(Beginning of Task input)
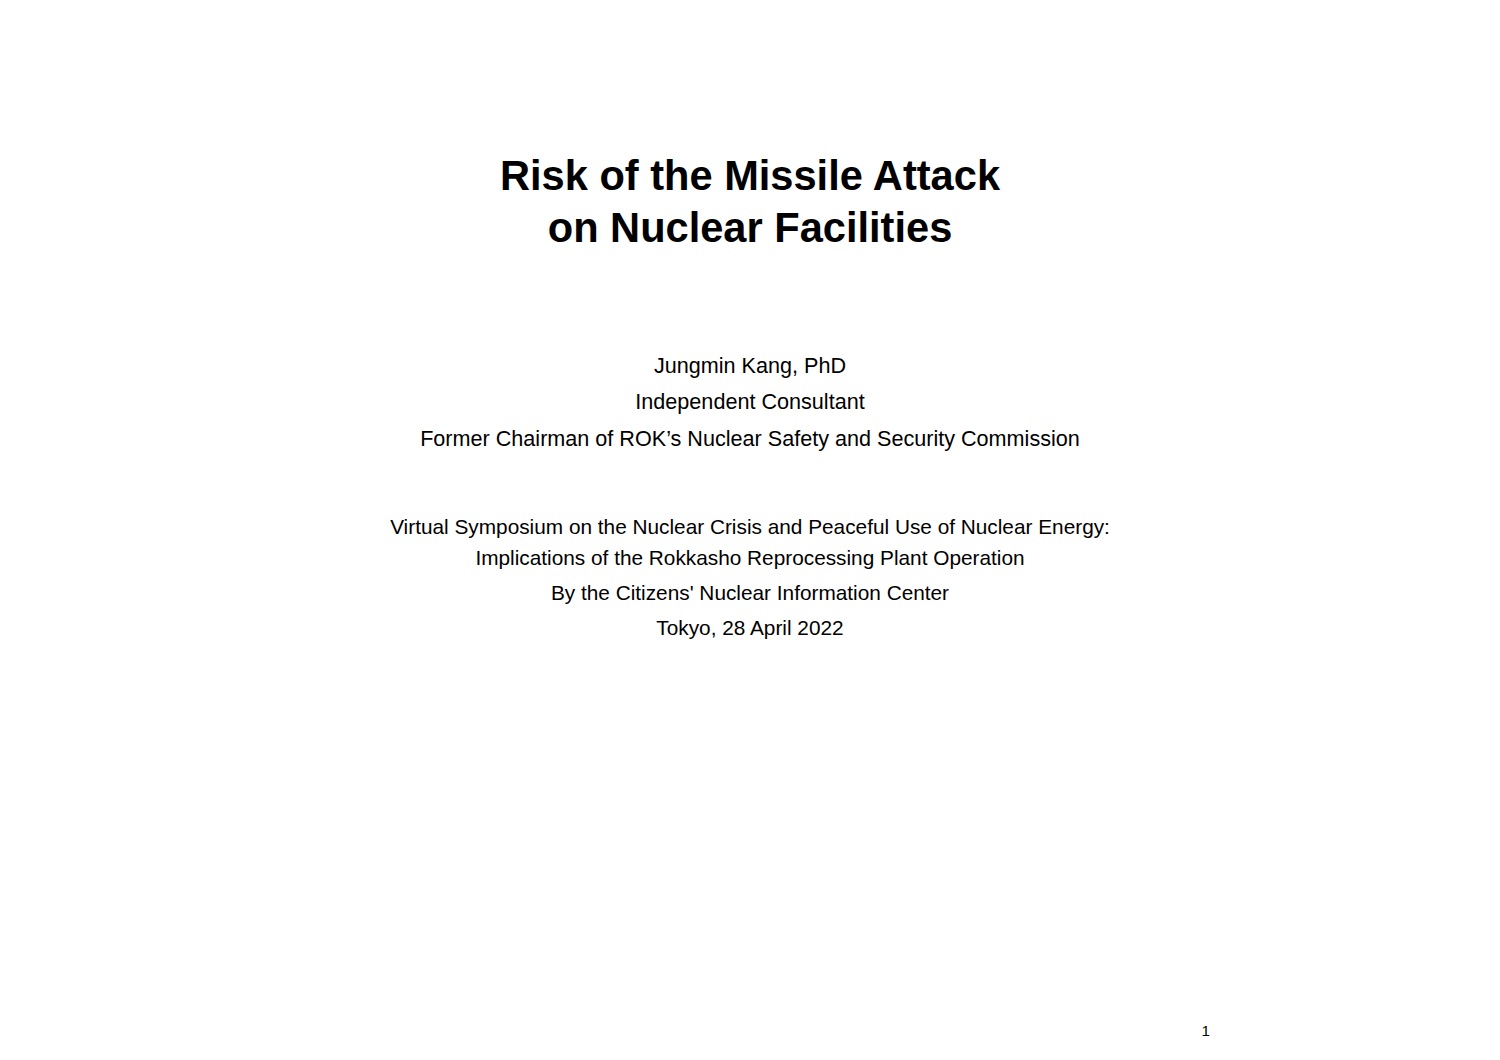Risk of the Missile Attack
on Nuclear Facilities
Jungmin Kang, PhD
Independent Consultant
Former Chairman of ROK’s Nuclear Safety and Security Commission
Virtual Symposium on the Nuclear Crisis and Peaceful Use of Nuclear Energy: Implications of the Rokkasho Reprocessing Plant Operation
By the Citizens' Nuclear Information Center
Tokyo, 28 April 2022
1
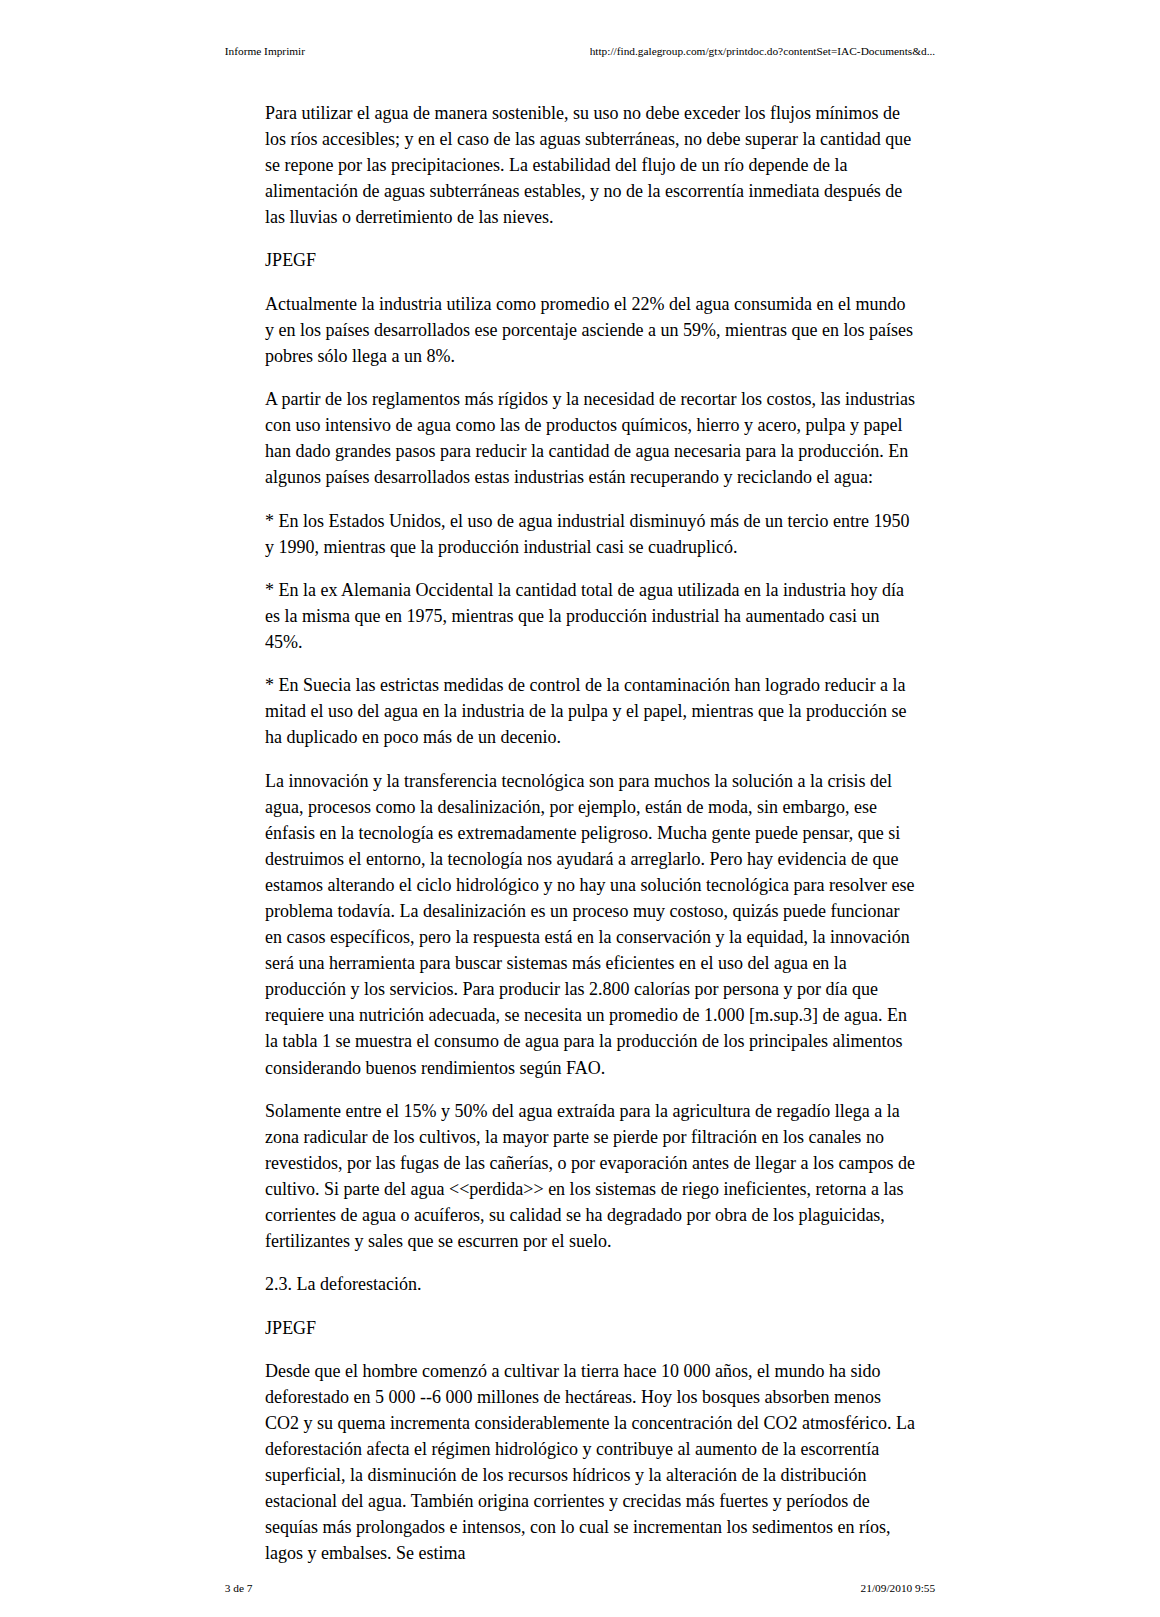Informe Imprimir http://find.galegroup.com/gtx/printdoc.do?contentSet=IAC-Documents&d...
Para utilizar el agua de manera sostenible, su uso no debe exceder los flujos mínimos de los ríos accesibles; y en el caso de las aguas subterráneas, no debe superar la cantidad que se repone por las precipitaciones. La estabilidad del flujo de un río depende de la alimentación de aguas subterráneas estables, y no de la escorrentía inmediata después de las lluvias o derretimiento de las nieves.
JPEGF
Actualmente la industria utiliza como promedio el 22% del agua consumida en el mundo y en los países desarrollados ese porcentaje asciende a un 59%, mientras que en los países pobres sólo llega a un 8%.
A partir de los reglamentos más rígidos y la necesidad de recortar los costos, las industrias con uso intensivo de agua como las de productos químicos, hierro y acero, pulpa y papel han dado grandes pasos para reducir la cantidad de agua necesaria para la producción. En algunos países desarrollados estas industrias están recuperando y reciclando el agua:
* En los Estados Unidos, el uso de agua industrial disminuyó más de un tercio entre 1950 y 1990, mientras que la producción industrial casi se cuadruplicó.
* En la ex Alemania Occidental la cantidad total de agua utilizada en la industria hoy día es la misma que en 1975, mientras que la producción industrial ha aumentado casi un 45%.
* En Suecia las estrictas medidas de control de la contaminación han logrado reducir a la mitad el uso del agua en la industria de la pulpa y el papel, mientras que la producción se ha duplicado en poco más de un decenio.
La innovación y la transferencia tecnológica son para muchos la solución a la crisis del agua, procesos como la desalinización, por ejemplo, están de moda, sin embargo, ese énfasis en la tecnología es extremadamente peligroso. Mucha gente puede pensar, que si destruimos el entorno, la tecnología nos ayudará a arreglarlo. Pero hay evidencia de que estamos alterando el ciclo hidrológico y no hay una solución tecnológica para resolver ese problema todavía. La desalinización es un proceso muy costoso, quizás puede funcionar en casos específicos, pero la respuesta está en la conservación y la equidad, la innovación será una herramienta para buscar sistemas más eficientes en el uso del agua en la producción y los servicios. Para producir las 2.800 calorías por persona y por día que requiere una nutrición adecuada, se necesita un promedio de 1.000 [m.sup.3] de agua. En la tabla 1 se muestra el consumo de agua para la producción de los principales alimentos considerando buenos rendimientos según FAO.
Solamente entre el 15% y 50% del agua extraída para la agricultura de regadío llega a la zona radicular de los cultivos, la mayor parte se pierde por filtración en los canales no revestidos, por las fugas de las cañerías, o por evaporación antes de llegar a los campos de cultivo. Si parte del agua <<perdida>> en los sistemas de riego ineficientes, retorna a las corrientes de agua o acuíferos, su calidad se ha degradado por obra de los plaguicidas, fertilizantes y sales que se escurren por el suelo.
2.3. La deforestación.
JPEGF
Desde que el hombre comenzó a cultivar la tierra hace 10 000 años, el mundo ha sido deforestado en 5 000 --6 000 millones de hectáreas. Hoy los bosques absorben menos CO2 y su quema incrementa considerablemente la concentración del CO2 atmosférico. La deforestación afecta el régimen hidrológico y contribuye al aumento de la escorrentía superficial, la disminución de los recursos hídricos y la alteración de la distribución estacional del agua. También origina corrientes y crecidas más fuertes y períodos de sequías más prolongados e intensos, con lo cual se incrementan los sedimentos en ríos, lagos y embalses. Se estima
3 de 7 21/09/2010 9:55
(End of Task input)
| Requirement |
Restate the data word for word, minus any images.

| Result of the task |
Risk of the Missile Attack
on Nuclear Facilities
Jungmin Kang, PhD
Independent Consultant
Former Chairman of ROK’s Nuclear Safety and Security Commission
Virtual Symposium on the Nuclear Crisis and Peaceful Use of Nuclear Energy: Implications of the Rokkasho Reprocessing Plant Operation
By the Citizens' Nuclear Information Center
Tokyo, 28 April 2022
1
Informe Imprimir http://find.galegroup.com/gtx/printdoc.do?contentSet=IAC-Documents&d...
Para utilizar el agua de manera sostenible, su uso no debe exceder los flujos mínimos de los ríos accesibles; y en el caso de las aguas subterráneas, no debe superar la cantidad que se repone por las precipitaciones. La estabilidad del flujo de un río depende de la alimentación de aguas subterráneas estables, y no de la escorrentía inmediata después de las lluvias o derretimiento de las nieves.
JPEGF
Actualmente la industria utiliza como promedio el 22% del agua consumida en el mundo y en los países desarrollados ese porcentaje asciende a un 59%, mientras que en los países pobres sólo llega a un 8%.
A partir de los reglamentos más rígidos y la necesidad de recortar los costos, las industrias con uso intensivo de agua como las de productos químicos, hierro y acero, pulpa y papel han dado grandes pasos para reducir la cantidad de agua necesaria para la producción. En algunos países desarrollados estas industrias están recuperando y reciclando el agua:
* En los Estados Unidos, el uso de agua industrial disminuyó más de un tercio entre 1950 y 1990, mientras que la producción industrial casi se cuadruplicó.
* En la ex Alemania Occidental la cantidad total de agua utilizada en la industria hoy día es la misma que en 1975, mientras que la producción industrial ha aumentado casi un 45%.
* En Suecia las estrictas medidas de control de la contaminación han logrado reducir a la mitad el uso del agua en la industria de la pulpa y el papel, mientras que la producción se ha duplicado en poco más de un decenio.
La innovación y la transferencia tecnológica son para muchos la solución a la crisis del agua, procesos como la desalinización, por ejemplo, están de moda, sin embargo, ese énfasis en la tecnología es extremadamente peligroso. Mucha gente puede pensar, que si destruimos el entorno, la tecnología nos ayudará a arreglarlo. Pero hay evidencia de que estamos alterando el ciclo hidrológico y no hay una solución tecnológica para resolver ese problema todavía. La desalinización es un proceso muy costoso, quizás puede funcionar en casos específicos, pero la respuesta está en la conservación y la equidad, la innovación será una herramienta para buscar sistemas más eficientes en el uso del agua en la producción y los servicios. Para producir las 2.800 calorías por persona y por día que requiere una nutrición adecuada, se necesita un promedio de 1.000 [m.sup.3] de agua. En la tabla 1 se muestra el consumo de agua para la producción de los principales alimentos considerando buenos rendimientos según FAO.
Solamente entre el 15% y 50% del agua extraída para la agricultura de regadío llega a la zona radicular de los cultivos, la mayor parte se pierde por filtración en los canales no revestidos, por las fugas de las cañerías, o por evaporación antes de llegar a los campos de cultivo. Si parte del agua <<perdida>> en los sistemas de riego ineficientes, retorna a las corrientes de agua o acuíferos, su calidad se ha degradado por obra de los plaguicidas, fertilizantes y sales que se escurren por el suelo.
2.3. La deforestación.
JPEGF
Desde que el hombre comenzó a cultivar la tierra hace 10 000 años, el mundo ha sido deforestado en 5 000 --6 000 millones de hectáreas. Hoy los bosques absorben menos CO2 y su quema incrementa considerablemente la concentración del CO2 atmosférico. La deforestación afecta el régimen hidrológico y contribuye al aumento de la escorrentía superficial, la disminución de los recursos hídricos y la alteración de la distribución estacional del agua. También origina corrientes y crecidas más fuertes y períodos de sequías más prolongados e intensos, con lo cual se incrementan los sedimentos en ríos, lagos y embalses. Se estima
3 de 7 21/09/2010 9:55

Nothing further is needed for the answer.